Bamsoet menjelaskan, cyber notary sudah menjadi fenomena dunia. Salah satunya dalam bentuk penggunaan tanda tangan elektronik yang telah diadopsi di Benua Eropa dan Amerika, sebagaimana dilakukan di Amerika Serikat dan Perancis.

Spanyol dan Inggris juga telah bertransformasi pada tanda tangan digital yang menggunakan public key di belakangnya, dan didukung adaptasi perubahan peraturan pemerintahnya. Bahkan di Jepang, transformasi notaris siber sudah berlangsung sejak sekitar 18 tahun yang lalu.

"Gagasan cyber notary sebenarnya sudah mengemuka di Indonesia sejak tahun 1995. Kemudian redup karena tidak ada dasar hukum yang melandasi. Hadirnya UU No.11/2008 tentang Informasi dan Transaksi Elektronik, serta UU No.2/2014 tentang Jabatan Notaris, sebetulnya telah membuka peluang untuk mengadopsi cyber notary di Indonesia. Terlebih penjelasan pasal 15 ayat (3) UU No.2/2014, pada prinsipnya telah mengakomodir kewenangan notaris untuk mensertifikasi transaksi secara elektronik," jelas Bamsoet.

Bamsoet menerangkan, dalam realitanya, konsep cyber notary belum seutuhnya diadopsi di Indonesia karena beberapa alasan. Antara lain, konsepsi mengenai syarat-syarat formil yang bersifat kumulatif dan mengharuskan kehadiran para pihak, dianggap masih menjadi ganjalan dalam penerapan cyber notary.
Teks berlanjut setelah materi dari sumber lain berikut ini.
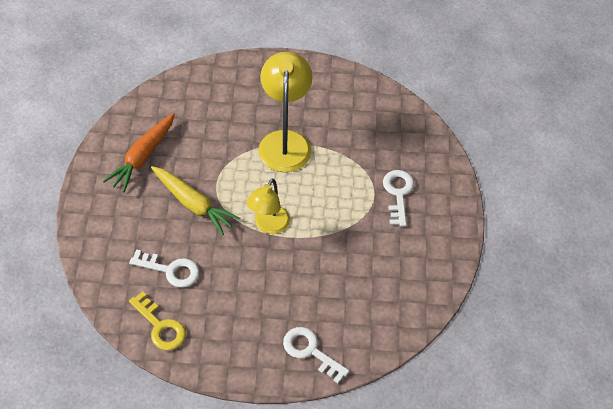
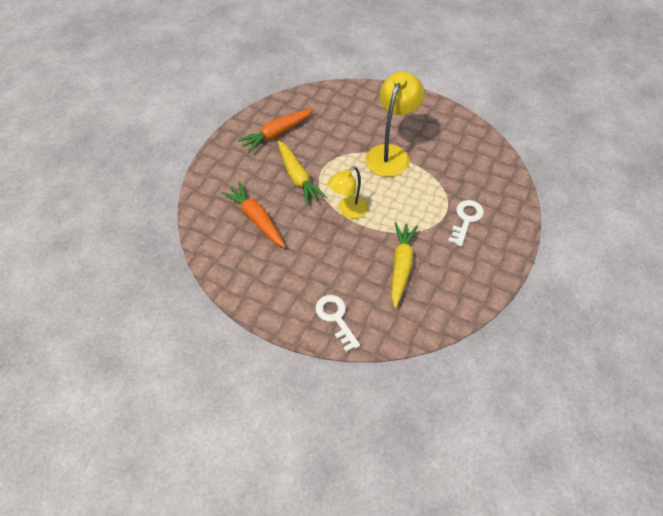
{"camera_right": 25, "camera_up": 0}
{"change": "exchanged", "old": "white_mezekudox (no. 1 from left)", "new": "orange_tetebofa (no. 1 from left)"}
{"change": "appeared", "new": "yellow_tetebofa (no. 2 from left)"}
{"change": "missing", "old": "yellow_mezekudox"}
Misalnya dalam memaknai frasa “di hadapan”. Saat ini, penafsiran yang dominan adalah bahwa berhadap-hadapan secara fisik tetap menjadi hal mutlak. Penafsiran inilah yang perlu ditransformasi, karena pengadilan saja sudah bisa dilakukan secara teleconference memanfaatkan sambungan video jarak jauh.
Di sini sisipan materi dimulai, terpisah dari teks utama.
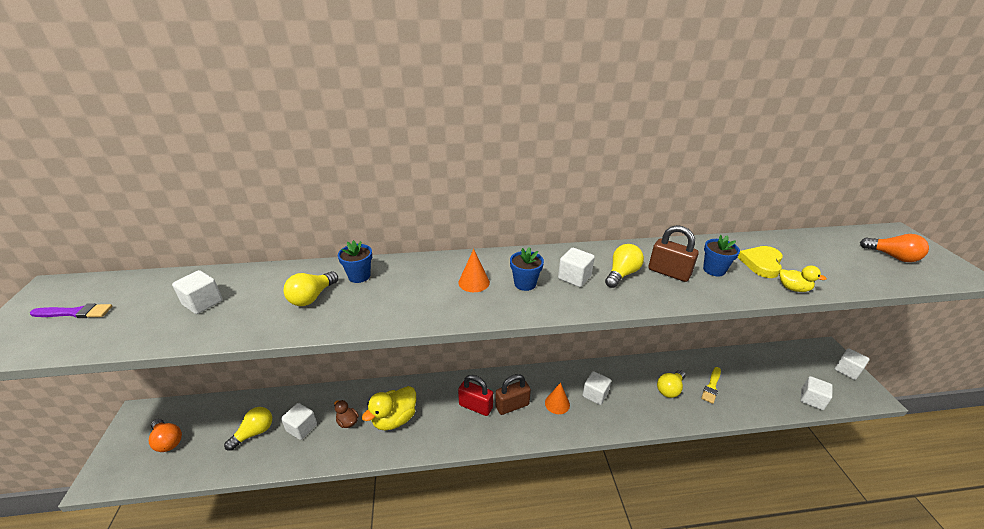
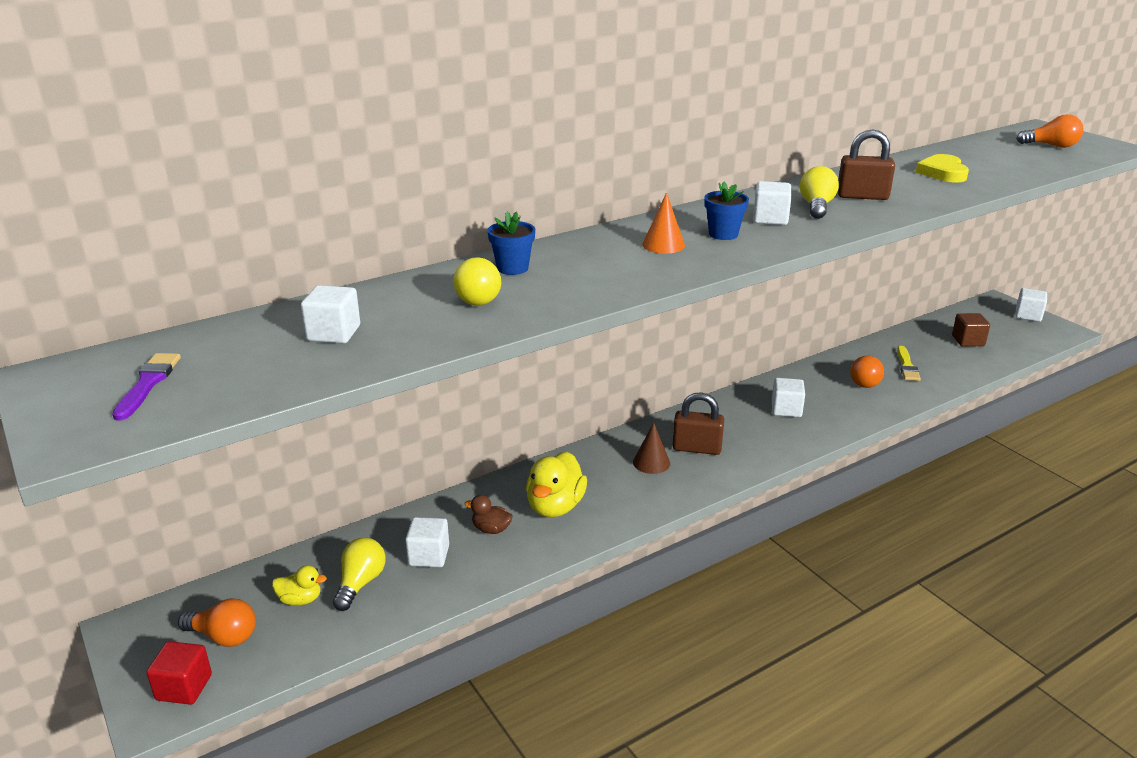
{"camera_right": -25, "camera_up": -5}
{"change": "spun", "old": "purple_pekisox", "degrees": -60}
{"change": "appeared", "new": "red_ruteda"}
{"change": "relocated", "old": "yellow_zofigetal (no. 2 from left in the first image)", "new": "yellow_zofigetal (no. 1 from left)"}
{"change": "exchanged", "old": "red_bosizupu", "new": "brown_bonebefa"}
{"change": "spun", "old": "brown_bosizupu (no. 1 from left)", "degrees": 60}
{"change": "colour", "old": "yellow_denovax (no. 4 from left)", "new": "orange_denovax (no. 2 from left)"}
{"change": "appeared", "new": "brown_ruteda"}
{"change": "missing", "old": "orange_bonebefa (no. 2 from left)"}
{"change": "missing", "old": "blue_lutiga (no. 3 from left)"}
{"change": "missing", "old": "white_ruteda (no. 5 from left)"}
"Melalui teleconference, sebenarnya para pihak tetap hadir secara fisik dan membaca draft aktanya pada masing-masing halaman di layar komputer. Kemudian setelah tercapai kesepakatan menandatangani dokumen secara elektronik," terang Bamsoet.

Bamsoet menerangkan, tantangan lainnya dalam menerapkan cyber notary yakni terkait dukungan infrastruktur teknologi informasi/jaringan internet yang belum sepenuhnya merata. Serta tingkat literasi teknologi masyarakat, khususnya dalam bidang hukum, juga belum memadai.

"Selain itu, masih ada sebagian masyarakat yang meragukan dari aspek keamanan, karena rawannya penyalahgunaan teknologi informasi yang belum terproteksi secara maksimal. Berbagai realitas tersebut menjadi tantangan tersendiri bagi notaris dalam menyesuaikan diri dengan perkembangan zaman," pungkas Bamsoet.